Negar o disimular contradicciones no las resuelve y termina por extremarlas. Las “tensiones creativas” entre la intangibilidad de los territorios indígenas y la presión por desguazarlos en el mercado de tierras terminarán por llevar a confrontaciones antagónicas, como ahora son combustible de una vorágine de corrupción.
Lo que pasa con el manejo de los problemas internos de lo que resta del bloque social transformador , se refleja también en las tareas incumplidas: la transformación productiva se ha reducido a la expansión del área de influencia económica estatal y a una precaria redistribución, que se estorban entre sí; la reforma estatal a una recomposición de sectores sociales que acceden a los puestos burocráticos del aparato estatal y al diseño de una estructura institucional hipercompleja, contenida ahora bajo un férreo control centralista y, por último, a una reforma moral e intelectual, circunscrita a la visibilización de los pueblos originarios, a algún avance de la equidad y a acciones inconclusas y dispersas contra la discriminación y el racismo.
El estancamiento y el retroceso no tienen por qué asumirse como inevitables.
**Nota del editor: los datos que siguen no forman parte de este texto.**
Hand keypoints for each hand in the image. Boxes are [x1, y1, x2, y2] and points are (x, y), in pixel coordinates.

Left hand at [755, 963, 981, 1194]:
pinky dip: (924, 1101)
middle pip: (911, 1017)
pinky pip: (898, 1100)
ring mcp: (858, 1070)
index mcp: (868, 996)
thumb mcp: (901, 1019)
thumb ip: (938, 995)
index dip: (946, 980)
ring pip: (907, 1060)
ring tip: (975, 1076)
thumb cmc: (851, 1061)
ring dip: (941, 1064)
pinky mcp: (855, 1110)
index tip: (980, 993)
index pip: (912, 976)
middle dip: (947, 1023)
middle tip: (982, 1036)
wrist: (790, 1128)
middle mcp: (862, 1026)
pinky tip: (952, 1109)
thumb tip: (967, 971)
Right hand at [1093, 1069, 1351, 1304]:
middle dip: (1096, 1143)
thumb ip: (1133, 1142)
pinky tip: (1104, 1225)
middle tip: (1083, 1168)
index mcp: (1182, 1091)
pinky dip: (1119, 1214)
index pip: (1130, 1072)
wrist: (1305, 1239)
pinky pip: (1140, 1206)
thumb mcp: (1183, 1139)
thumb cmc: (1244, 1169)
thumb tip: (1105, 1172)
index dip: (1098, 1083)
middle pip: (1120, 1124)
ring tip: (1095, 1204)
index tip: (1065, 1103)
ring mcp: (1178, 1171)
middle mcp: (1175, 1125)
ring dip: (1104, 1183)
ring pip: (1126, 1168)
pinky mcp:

La transformación productiva, con empresas comunitarias que capten, canalicen y se asocien con inversiones para desarrollar agricultura orgánica en las zonas desérticas de las tierras altas, o con uso sostenible de recursos en las selvas tropicales; iniciativas que asocien a cooperativas de actuales beneficiarios de bonos y rentas con emprendimientos estatales, privados o mixtos, como base de una nueva economía con empleos dignos para dar soporte a todas las instancias autonómicas, es tan posible como el auténtico florecimiento de la participación democrática en todas sus variantes y una administración pública cada vez más diáfana y abierta. Si el futuro deja de concebirse como cálculo para apañar la merma de votantes, puede ser fecundo, creativo y estimulante.